** STUDY MATERIAL follows **
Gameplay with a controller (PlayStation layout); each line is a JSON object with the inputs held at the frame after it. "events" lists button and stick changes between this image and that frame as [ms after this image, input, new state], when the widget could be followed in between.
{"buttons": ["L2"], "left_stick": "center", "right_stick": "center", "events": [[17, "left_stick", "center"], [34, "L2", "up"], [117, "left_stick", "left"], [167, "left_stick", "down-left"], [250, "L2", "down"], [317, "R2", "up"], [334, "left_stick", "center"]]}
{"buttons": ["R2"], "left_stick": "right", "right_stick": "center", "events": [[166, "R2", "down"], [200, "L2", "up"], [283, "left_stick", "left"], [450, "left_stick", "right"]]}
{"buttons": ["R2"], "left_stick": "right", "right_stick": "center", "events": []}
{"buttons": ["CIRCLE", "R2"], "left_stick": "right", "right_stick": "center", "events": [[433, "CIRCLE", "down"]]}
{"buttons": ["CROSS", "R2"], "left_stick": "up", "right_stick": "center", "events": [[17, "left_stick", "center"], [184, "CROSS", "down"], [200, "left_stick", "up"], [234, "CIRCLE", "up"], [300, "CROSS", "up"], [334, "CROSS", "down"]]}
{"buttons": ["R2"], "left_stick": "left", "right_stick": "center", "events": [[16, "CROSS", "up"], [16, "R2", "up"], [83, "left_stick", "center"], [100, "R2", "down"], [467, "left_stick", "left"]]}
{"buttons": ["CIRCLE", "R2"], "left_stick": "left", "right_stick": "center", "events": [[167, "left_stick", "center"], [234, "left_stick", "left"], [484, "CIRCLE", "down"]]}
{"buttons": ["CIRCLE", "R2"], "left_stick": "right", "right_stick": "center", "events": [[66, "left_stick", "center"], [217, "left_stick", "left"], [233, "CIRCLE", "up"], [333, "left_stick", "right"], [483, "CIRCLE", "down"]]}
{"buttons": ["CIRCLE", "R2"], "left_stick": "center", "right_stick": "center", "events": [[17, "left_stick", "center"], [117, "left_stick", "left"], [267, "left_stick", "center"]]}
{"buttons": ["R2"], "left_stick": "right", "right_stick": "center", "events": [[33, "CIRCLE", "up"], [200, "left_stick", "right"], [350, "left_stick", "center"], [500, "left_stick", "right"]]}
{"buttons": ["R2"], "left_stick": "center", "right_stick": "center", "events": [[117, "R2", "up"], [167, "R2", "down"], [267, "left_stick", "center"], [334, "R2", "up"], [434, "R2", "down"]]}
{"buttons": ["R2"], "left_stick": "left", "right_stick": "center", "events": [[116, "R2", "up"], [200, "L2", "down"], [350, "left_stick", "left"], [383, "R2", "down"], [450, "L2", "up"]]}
** End of STUDY MATERIAL **
* [PROBLEM REQUIREMENTS]
Write down all of the records again, word for word.

* [EXERCISE SOLUTION]
Gameplay with a controller (PlayStation layout); each line is a JSON object with the inputs held at the frame after it. "events" lists button and stick changes between this image and that frame as [ms after this image, input, new state], when the widget could be followed in between.
{"buttons": ["L2"], "left_stick": "center", "right_stick": "center", "events": [[17, "left_stick", "center"], [34, "L2", "up"], [117, "left_stick", "left"], [167, "left_stick", "down-left"], [250, "L2", "down"], [317, "R2", "up"], [334, "left_stick", "center"]]}
{"buttons": ["R2"], "left_stick": "right", "right_stick": "center", "events": [[166, "R2", "down"], [200, "L2", "up"], [283, "left_stick", "left"], [450, "left_stick", "right"]]}
{"buttons": ["R2"], "left_stick": "right", "right_stick": "center", "events": []}
{"buttons": ["CIRCLE", "R2"], "left_stick": "right", "right_stick": "center", "events": [[433, "CIRCLE", "down"]]}
{"buttons": ["CROSS", "R2"], "left_stick": "up", "right_stick": "center", "events": [[17, "left_stick", "center"], [184, "CROSS", "down"], [200, "left_stick", "up"], [234, "CIRCLE", "up"], [300, "CROSS", "up"], [334, "CROSS", "down"]]}
{"buttons": ["R2"], "left_stick": "left", "right_stick": "center", "events": [[16, "CROSS", "up"], [16, "R2", "up"], [83, "left_stick", "center"], [100, "R2", "down"], [467, "left_stick", "left"]]}
{"buttons": ["CIRCLE", "R2"], "left_stick": "left", "right_stick": "center", "events": [[167, "left_stick", "center"], [234, "left_stick", "left"], [484, "CIRCLE", "down"]]}
{"buttons": ["CIRCLE", "R2"], "left_stick": "right", "right_stick": "center", "events": [[66, "left_stick", "center"], [217, "left_stick", "left"], [233, "CIRCLE", "up"], [333, "left_stick", "right"], [483, "CIRCLE", "down"]]}
{"buttons": ["CIRCLE", "R2"], "left_stick": "center", "right_stick": "center", "events": [[17, "left_stick", "center"], [117, "left_stick", "left"], [267, "left_stick", "center"]]}
{"buttons": ["R2"], "left_stick": "right", "right_stick": "center", "events": [[33, "CIRCLE", "up"], [200, "left_stick", "right"], [350, "left_stick", "center"], [500, "left_stick", "right"]]}
{"buttons": ["R2"], "left_stick": "center", "right_stick": "center", "events": [[117, "R2", "up"], [167, "R2", "down"], [267, "left_stick", "center"], [334, "R2", "up"], [434, "R2", "down"]]}
{"buttons": ["R2"], "left_stick": "left", "right_stick": "center", "events": [[116, "R2", "up"], [200, "L2", "down"], [350, "left_stick", "left"], [383, "R2", "down"], [450, "L2", "up"]]}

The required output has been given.